Quote from bone:
RK, I know that you know the point I am trying to get across - nobody other than the retail wonk is taking directional risk these days. This idea of some big trader scalping ES off a tic chart with a MACD does not exist with the big firms. This entire exercise about "Technical Analysis" is mental masturbation for the naive.
RK, you know this to be true: shop around a scalping strategy for backing, or shop around a spread arbitrage strategy for backing. Which one gets the most interest at least in Chicago and NYC ?
So you're saying that nowhere in all of those spreads is a directional bet, even if only implicit?

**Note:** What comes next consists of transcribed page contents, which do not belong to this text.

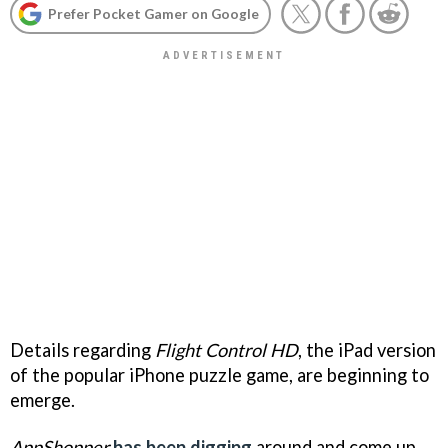
Prefer Pocket Gamer on Google
Details regarding
Flight Control HD
, the iPad version
of the popular iPhone puzzle game, are beginning to
emerge.
AppShopper
has been digging
around and come up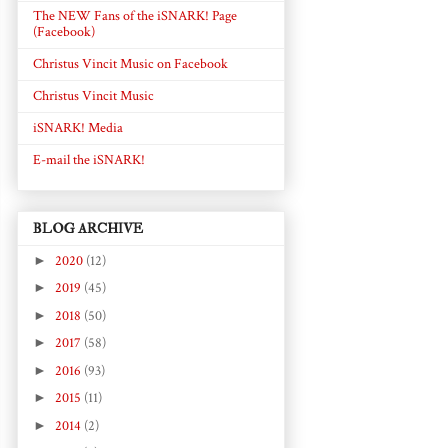
The NEW Fans of the iSNARK! Page
(Facebook)
Christus Vincit Music on Facebook
Christus Vincit Music
iSNARK! Media
E-mail the iSNARK!
BLOG ARCHIVE
►
2020
(12)
►
2019
(45)
►
2018
(50)
►
2017
(58)
►
2016
(93)
►
2015
(11)
►
2014
(2)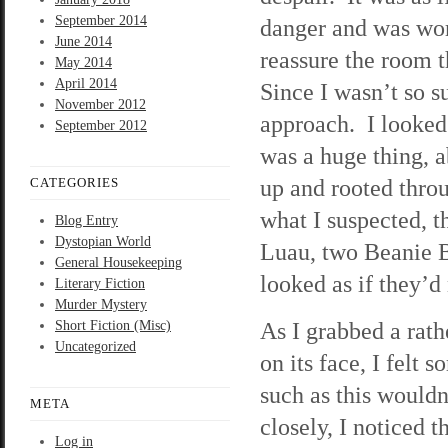
September 2014
danger and was worr
June 2014
reassure the room 
May 2014
April 2014
Since I wasn’t so s
November 2012
approach. I looked
September 2012
was a huge thing, a
up and rooted throu
CATEGORIES
what I suspected, t
Blog Entry
Dystopian World
Luau, two Beanie B
General Housekeeping
looked as if they’
Literary Fiction
Murder Mystery
As I grabbed a rath
Short Fiction (Misc)
Uncategorized
on its face, I felt 
such as this wouldn
META
closely, I noticed 
Log in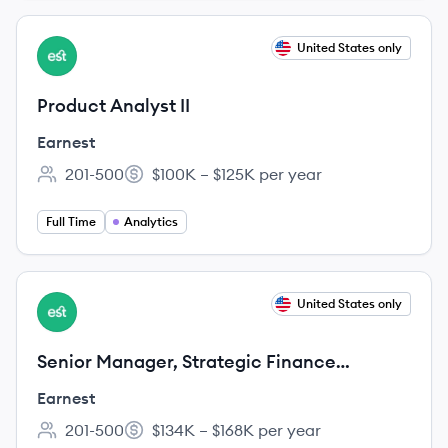
View job
United States only
EA
Product Analyst II
Earnest
201-500
$100K – $125K per year
Employee count:
Salary:
Full Time
Analytics
View job
United States only
EA
Senior Manager, Strategic Finance
(Personal Loans)
Earnest
201-500
$134K – $168K per year
Employee count:
Salary: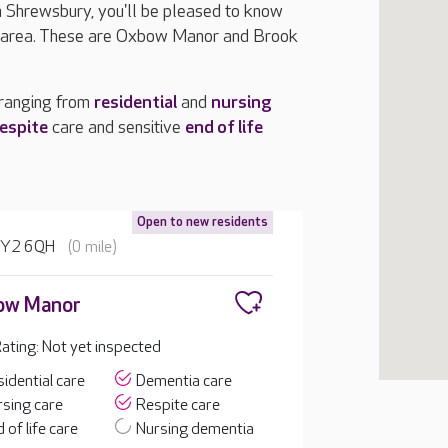
in Shrewsbury, you'll be pleased to know
e area. These are Oxbow Manor and Brook
 ranging from
residential
and
nursing
espite
care and sensitive
end of life
Open to new residents
 SY2 6QH
(0 mile)
ow Manor
ting: Not yet inspected
idential care
Dementia care
sing care
Respite care
 of life care
Nursing dementia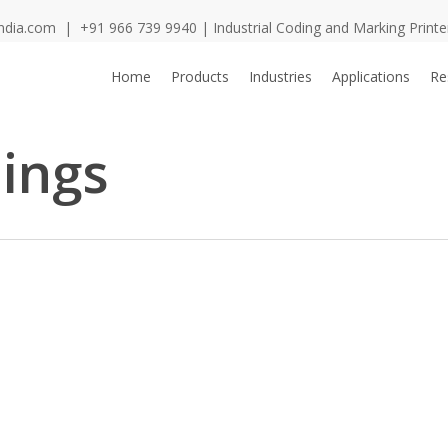
ndia.com
|
+91 966 739 9940
| Industrial Coding and Marking Print
Home
Products
Industries
Applications
Re
hings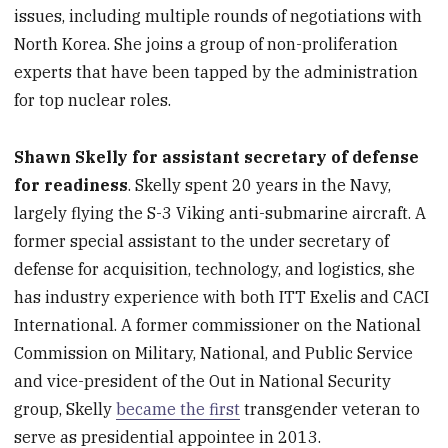
issues, including multiple rounds of negotiations with
North Korea. She joins a group of non-proliferation
experts that have been tapped by the administration
for top nuclear roles.
Shawn Skelly for assistant secretary of defense
for readiness
. Skelly spent 20 years in the Navy,
largely flying the S-3 Viking anti-submarine aircraft. A
former special assistant to the under secretary of
defense for acquisition, technology, and logistics, she
has industry experience with both ITT Exelis and CACI
International. A former commissioner on the National
Commission on Military, National, and Public Service
and vice-president of the Out in National Security
group, Skelly
became the first
transgender veteran to
serve as presidential appointee in 2013.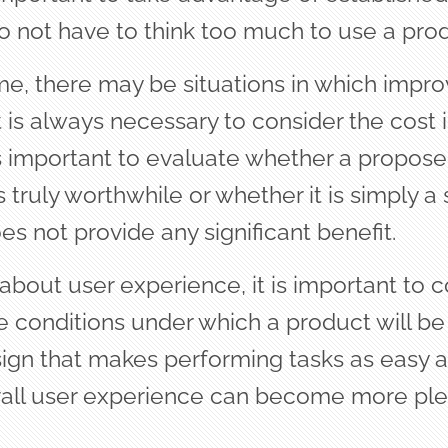
o not have to think too much to use a prod
me, there may be situations in which imp
 is always necessary to consider the cost 
 is important to evaluate whether a propos
truly worthwhile or whether it is simply a 
s not provide any significant benefit.
bout user experience, it is important to c
e conditions under which a product will be
ign that makes performing tasks as easy a
erall user experience can become more pl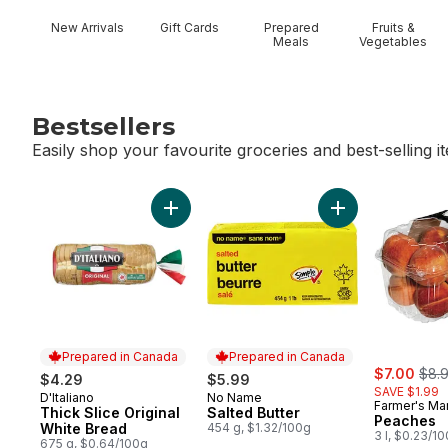
New Arrivals
Gift Cards
Prepared
Fruits &
Meals
Vegetables
Bestsellers
Easily shop your favourite groceries and best-selling i
skip Bestsellers
Add Thick Slice Original White Bread to ca
Add Salted Butter
Prepared in Canada
Prepared in Canada
sale:
, for
$7.00
$8.
$4.29
$5.99
SAVE $1.99
D'Italiano
No Name
Prepared in Canada
Prepared in Canada
Farmer's Ma
Thick Slice Original
Salted Butter
Peaches
White Bread
454 g, $1.32/100g
3 l, $0.23/1
675 g, $0.64/100g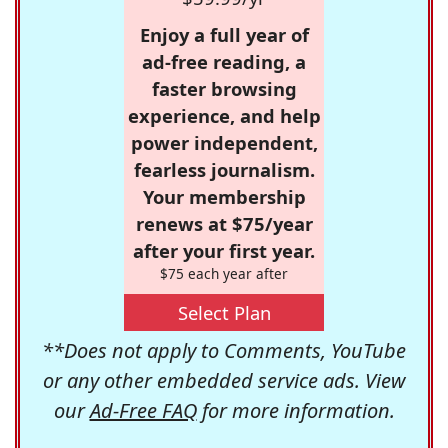
Enjoy a full year of
ad-free reading, a
faster browsing
experience, and help
power independent,
fearless journalism.
Your membership
renews at $75/year
after your first year.
$75 each year after
Select Plan
**Does not apply to Comments, YouTube
or any other embedded service ads. View
our
Ad-Free FAQ
for more information.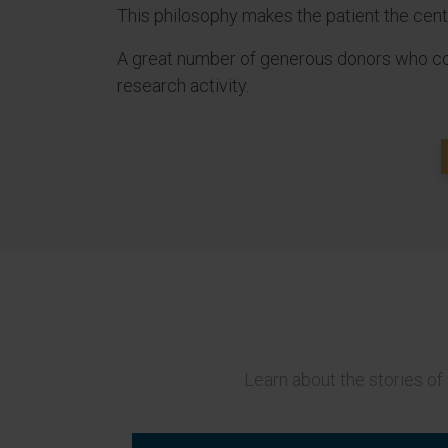
This philosophy makes the patient the centre
A great number of generous donors who coll
research activity.
Learn about the stories of 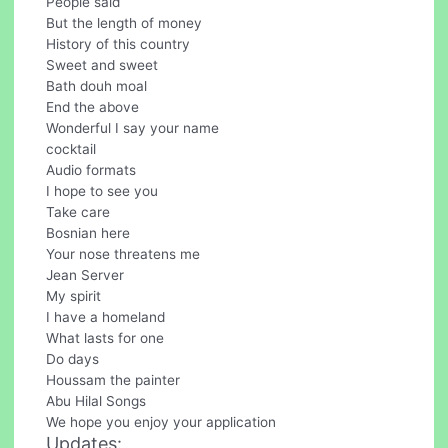
People said
But the length of money
History of this country
Sweet and sweet
Bath douh moal
End the above
Wonderful I say your name
cocktail
Audio formats
I hope to see you
Take care
Bosnian here
Your nose threatens me
Jean Server
My spirit
I have a homeland
What lasts for one
Do days
Houssam the painter
Abu Hilal Songs
We hope you enjoy your application
Updates: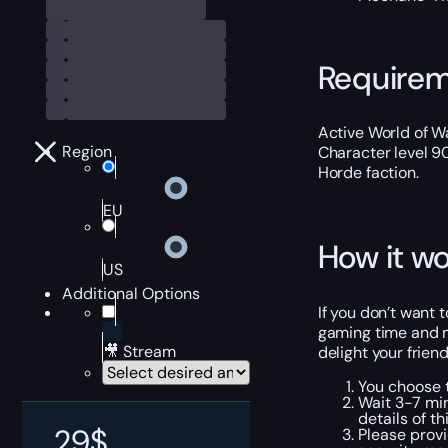
Require
Active World of Wa
Region
Character level 9
Horde faction.
EU
How it wo
US
Additional Options
If you don’t want 
gaming time and ma
🎥 Stream
delight your frien
You choose t
Wait 3-7 min
details of th
29
$
Please provi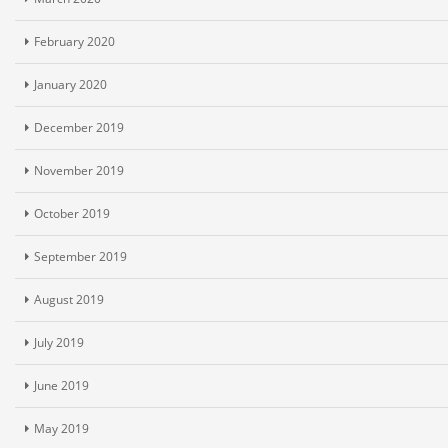
February 2020
January 2020
December 2019
November 2019
October 2019
September 2019
August 2019
July 2019
June 2019
May 2019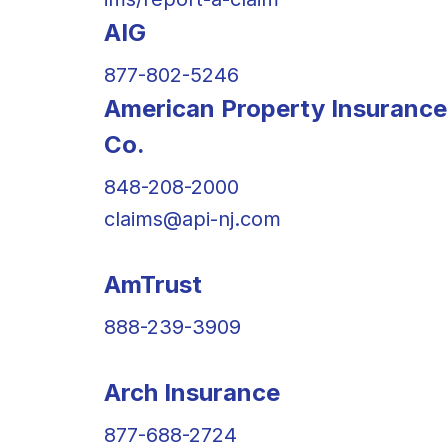
AIG
877-802-5246
American Property Insurance
Co.
848-208-2000
claims@api-nj.com
AmTrust
888-239-3909
Arch Insurance
877-688-2724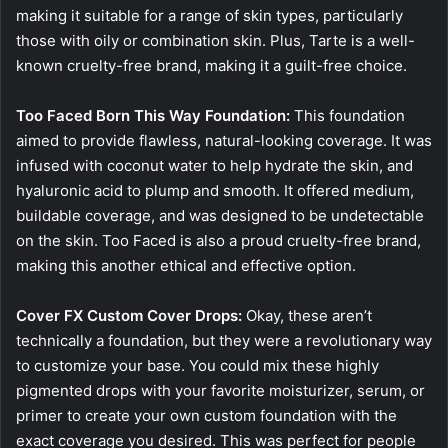
making it suitable for a range of skin types, particularly
those with oily or combination skin. Plus, Tarte is a well-
known cruelty-free brand, making it a guilt-free choice.
Too Faced Born This Way Foundation:
This foundation
aimed to provide flawless, natural-looking coverage. It was
infused with coconut water to help hydrate the skin, and
hyaluronic acid to plump and smooth. It offered medium,
buildable coverage, and was designed to be undetectable
on the skin. Too Faced is also a proud cruelty-free brand,
making this another ethical and effective option.
Cover FX Custom Cover Drops:
Okay, these aren’t
technically a foundation, but they were a revolutionary way
to customize your base. You could mix these highly
pigmented drops with your favorite moisturizer, serum, or
primer to create your own custom foundation with the
exact coverage you desired. This was perfect for people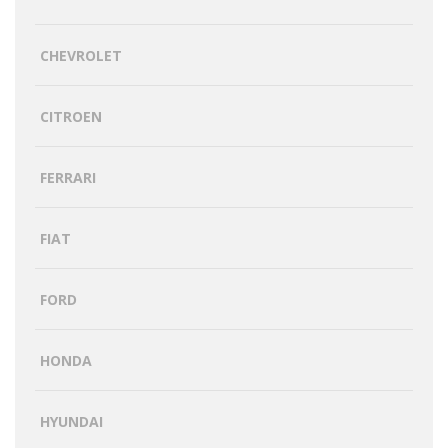
CHEVROLET
CITROEN
FERRARI
FIAT
FORD
HONDA
HYUNDAI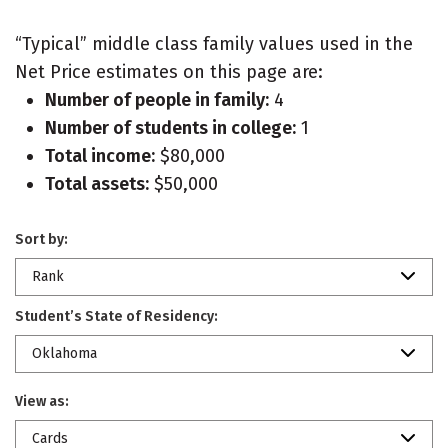
“Typical” middle class family values used in the
Net Price estimates on this page are:
Number of people in family:
4
Number of students in college:
1
Total income:
$80,000
Total assets:
$50,000
Sort by:
Rank
Student’s State of Residency:
Oklahoma
View as:
Cards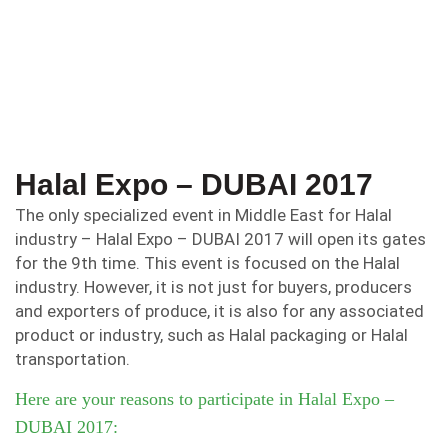
Halal Expo – DUBAI 2017
The only specialized event in Middle East for Halal
industry – Halal Expo – DUBAI 2017 will open its gates
for the 9th time. This event is focused on the Halal
industry. However, it is not just for buyers, producers
and exporters of produce, it is also for any associated
product or industry, such as Halal packaging or Halal
transportation.
Here are your reasons to participate in Halal Expo –
DUBAI 2017: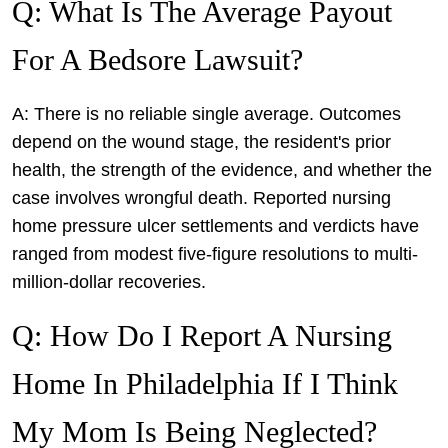
Q: What Is The Average Payout
For A Bedsore Lawsuit?
A: There is no reliable single average. Outcomes
depend on the wound stage, the resident's prior
health, the strength of the evidence, and whether the
case involves wrongful death. Reported nursing
home pressure ulcer settlements and verdicts have
ranged from modest five-figure resolutions to multi-
million-dollar recoveries.
Q: How Do I Report A Nursing
Home In Philadelphia If I Think
My Mom Is Being Neglected?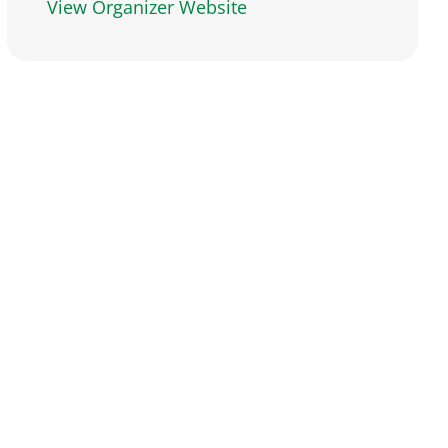
View Organizer Website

That seems a bit hard to believe. Somewhere, somehow, you're betting a direction in something, even if it's only a directional bet on the direction of the correlation as it approaches any number of standard deviations from its mean.
You're sounding like a hammer making everything look like a nail here.
Besides, what does the KIND of risk matter, so long as I am being compensated for that risk? If you are right on direction, you get compensated in proportion to your correctness, so what's the argument against taking directional risk? Your compensation for being right isn't discounted relative to other kinds of risk, after all, and that's what matters. One industry I know pretty well is insurance and insurance companies take all sorts of risks of different types and they know that some will be less profitable than others, based on the volatility of the risk and that if a lower volatility risk pays off more it's because of luck, in many respects. Same with financial markets, where someone who does get skilled at picking direction can probably make much more than someone whose skill is in lower-risk activities with less volatility, like spreads. If big banks are doing more spreads and less directional betting, all that really means to me is that they are willing to accept lower returns, for whatever reason. It could be that the people who are good at directional risk are not going to work for them, so that there is as much directional risk being taken as ever, it's just more spread out over a wider number of firms.
I'll be the first to admit my knowledge of spreads is limited (and probably shows) but I do understand risk quite well and I know what makes sense when you talk conceptually about risk and how it relates to the spectrum of returns that can be generated.
None of which validates the content of this thread, of course! I'm just sayin'.